2. Lead by example
You may have heard the phrase “if you talk the talk, you must walk the walk.” For small businesses, make sure you understand what’s in your IIPP and follow it. For larger organizations, you might need to get your leadership team together to review the IIPP and make sure everyone understands it and agrees to follow it.
The last thing you want is for your employees to see you violating the safety processes you and they worked so hard to put in place. First, that can damage morale. Second, you’d be sending a message that rules aren’t important. This could lead to more injuries, illnesses, claims, and costs for your business. So, if you need to enter an area where hard hats are required, make sure to wear the hard hat even if you’ll be there for only a few minutes.
3. Clearly define responsibilities and accountability for supervisors
Supervisors, including the foreperson and site leads, have key responsibilities for every element of the IIPP. This includes providing proper training so employees know how to do the job safely.
If supervisors don’t monitor for compliance with safe work practices and correct unsafe behavior when they observe it, employees will start to ignore the safety rules put in place for their protection. If supervisors don’t encourage two-way communication during safety meetings, employees won’t feel their input is appreciated or valued and they will stop caring about the success of the program. If supervisors prioritize production goals and meeting deadlines over doing the job safely, then employees can get hurt.
To employees, supervisors are the most visible reflection of the safety culture within your organization. Just like it is for upper management, remind your supervisors also to lead by example.
4. Investigate all accidents and near-miss incidents
One of the best predictors of a future workplace injury is one that has already happened or one that almost happened (near miss). Thoroughly investigate all workplace accidents and near misses and involve your employees too. They can provide a unique perspective as to why something happened, especially if they witnessed the accident. Our Accident Investigation Packet can help you document your findings.

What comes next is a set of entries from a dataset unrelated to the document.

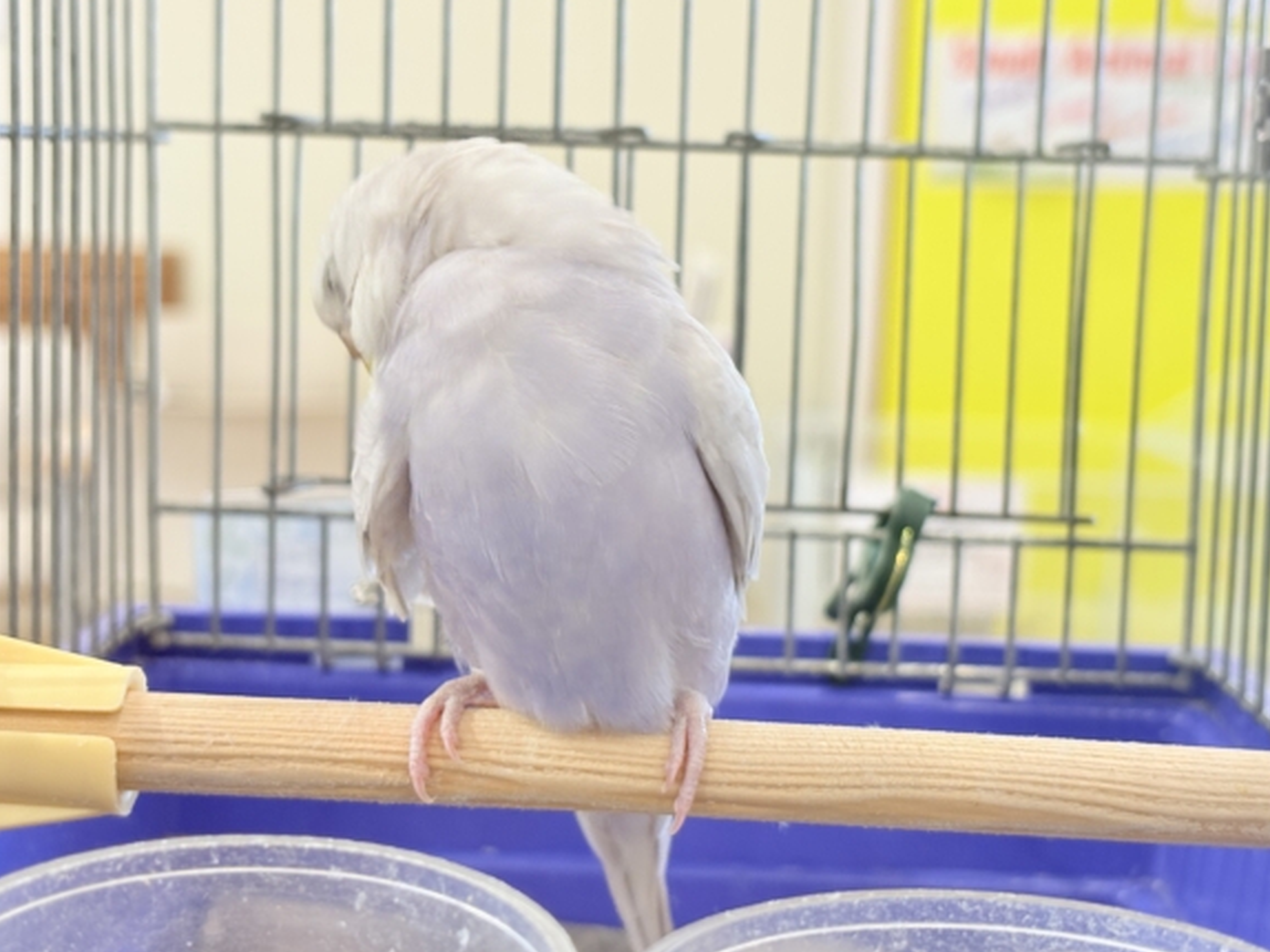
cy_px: 463
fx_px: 2127
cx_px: 670
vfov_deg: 25.2
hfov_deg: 33.2
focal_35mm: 58
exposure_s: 1/100
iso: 100
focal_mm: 5.96
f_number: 1.6
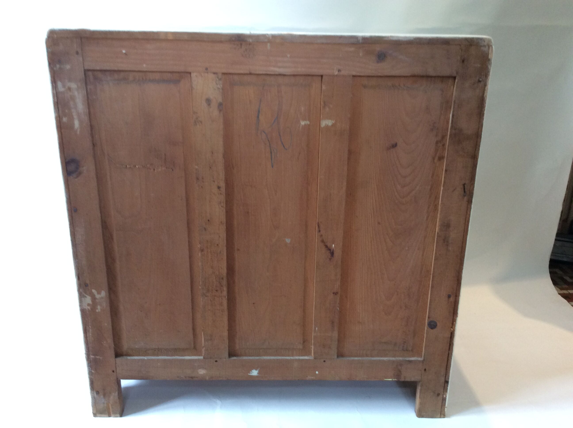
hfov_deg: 56.9
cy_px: 214
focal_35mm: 32
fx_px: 529
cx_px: 286
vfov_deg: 44.1
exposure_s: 1/25
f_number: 2.4
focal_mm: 3.3
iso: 100
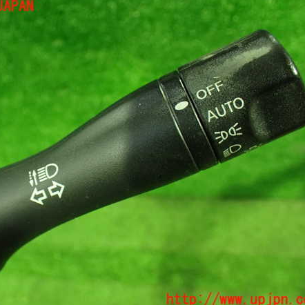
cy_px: 153
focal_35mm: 36
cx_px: 115
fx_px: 359
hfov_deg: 45.7
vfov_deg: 46.0
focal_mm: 5.4
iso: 1250
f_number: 2.3
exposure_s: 1/30
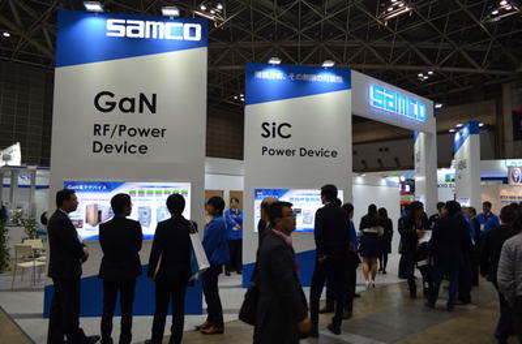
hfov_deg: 67.5
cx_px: 261
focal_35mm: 27
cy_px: 172
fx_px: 390
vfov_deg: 47.6
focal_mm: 18
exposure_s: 1/80
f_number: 4.5
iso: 400
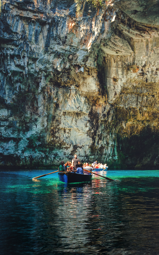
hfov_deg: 38.3
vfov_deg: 58.1
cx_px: 74
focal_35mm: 33
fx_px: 229
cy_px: 129
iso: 1600
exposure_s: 1/500
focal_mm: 32
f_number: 5.6
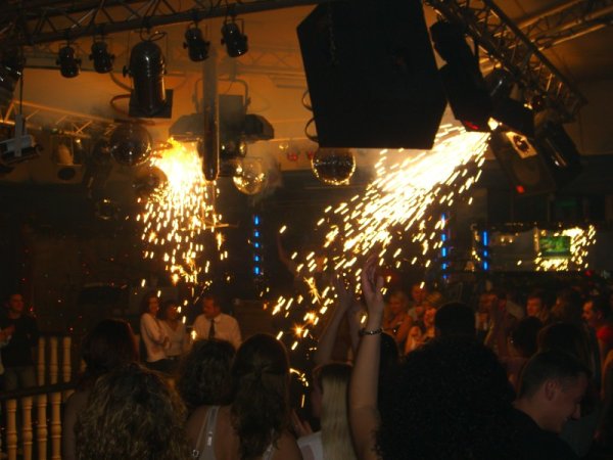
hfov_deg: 33.8
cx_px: 306
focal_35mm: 57
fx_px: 1009
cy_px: 230
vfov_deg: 25.7
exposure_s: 1/60
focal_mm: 11.8
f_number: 3.6
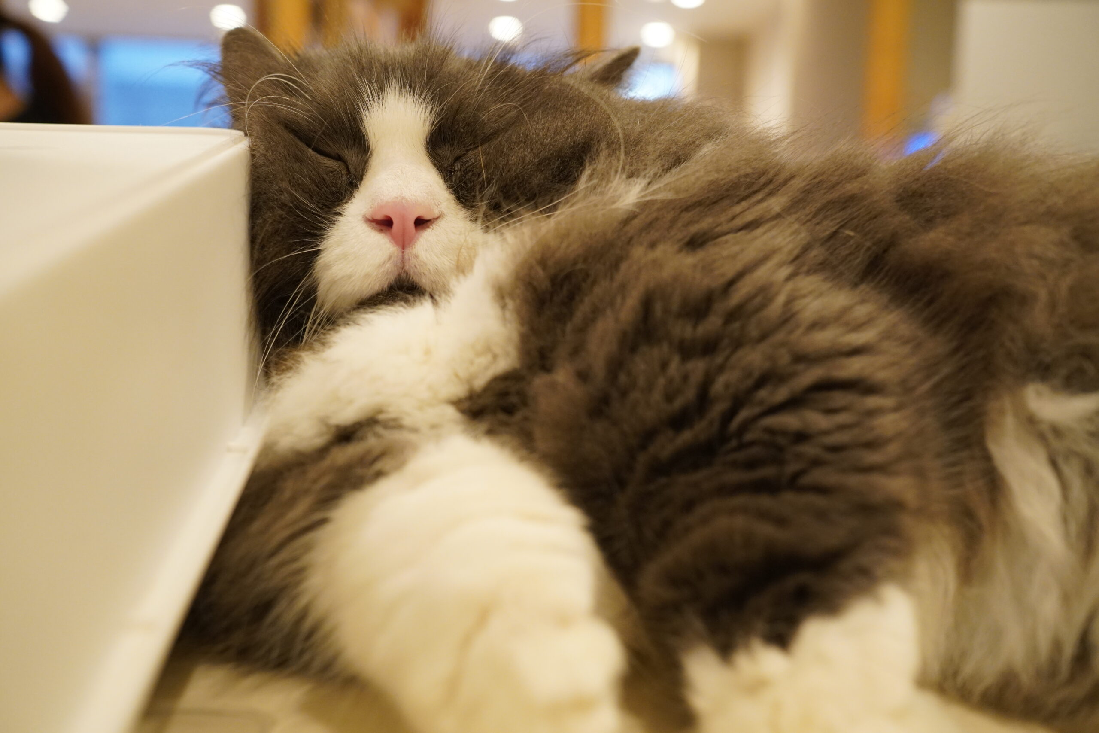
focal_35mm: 36
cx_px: 550
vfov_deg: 36.9
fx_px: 1099
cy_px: 366
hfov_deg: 53.1
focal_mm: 24
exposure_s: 1/60
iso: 1600
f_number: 3.5
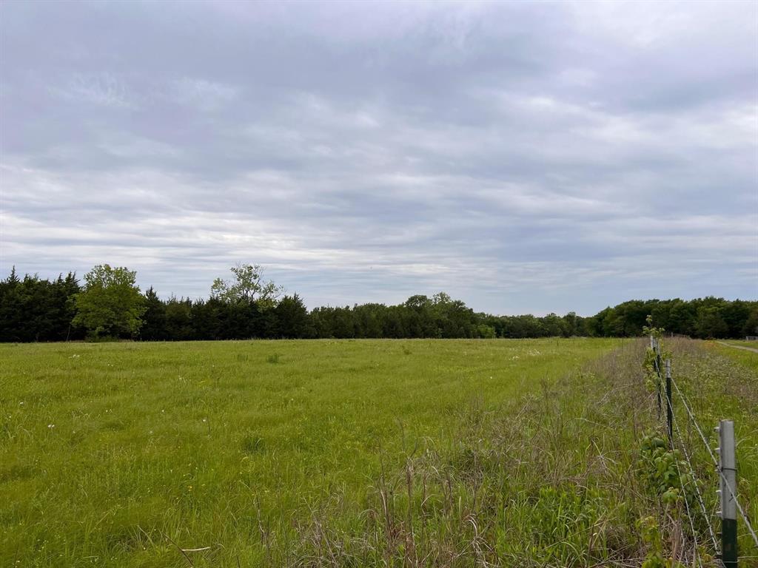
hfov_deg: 67.3
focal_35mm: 26
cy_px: 284
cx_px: 379
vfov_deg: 53.1
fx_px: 569
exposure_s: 1/780
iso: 50
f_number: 1.5
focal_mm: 5.7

The accident/near miss investigation is a critical part of your IIPP that is often neglected. This investigation should always dig down to the “root cause or causes” of the accident or near miss. Sure, an employee might have taken a shortcut to get the job done. But, there may also have been a malfunction in a piece of equipment that wasn’t caught, or a safety precaution that wasn't in place yet. What you learn in your investigation may prevent a future occurrence of the same injury. By investigating near misses, you might even identify a hazard and make changes before someone gets hurt.
Remember also to conduct your investigation as soon as possible after an accident or near miss. This way, it’s fresh in the minds of your coworkers and anyone else who may have witnessed the incident. If you wait too long, workers may forget important details or accounts of what happened may change.
5. Document and keep everything
Recordkeeping is a critical part of your safety plan. Any time there is an accident or near miss, you need to establish records of what happened. This includes:
- What the investigation revealed
- Corrective actions
- Disciplinary actions
- Training recommendations or changes
You can use the records of any accident or identification of a new hazard to update your policies and procedures as well as your IIPP. And, you can incorporate these matters into new hire training so that the next generation of employees at your workplace can also learn them, even though they weren’t around at the time an incident occurred. You can also reference the past while training your employees on how to perform tasks the right and safe way from the start.
In addition to keeping records of any accident or near miss, you should also keep ongoing records of the safety measures you implement. For example, keep all documents you use during your workplace safety inspections. This way you can refer back to past assessments of your workplace and what actions you took to identify hazards.
Other important records to keep include:
- Training – who is trained, what subjects were covered, and how it complies with the training requirements of your IIPP
- Injuries and illnesses at your workplace – this helps you identify negative trends that you can address with your employees and supervisors
6. Review and update your IIPP
According to Cal/OSHA, a regular review and updating your IIPP is how you keep it effective. One best practice is to review it at least once per year and anytime you discover new hazards in the workplace.
This process allows you to double and triple check to ensure employees are still following your procedures. And, you can verify that corrective actions put in place after previous investigations are still there. Check to see if there are any new processes, jobsites, or company functions that are not yet reflected in the current program.
Having an IIPP that meets Cal/OSHA regulations puts you in compliance with the state and helps you avoid citations. Having a successful IIPP helps you take workplace safety to the next level, where employees are involved in establishing and maintaining a safe workplace. When employees take a lead role in important matters like workplace safety, other members of the staff will follow their lead.
Follow these 6 steps for a successful IIPP that also helps your bottom line!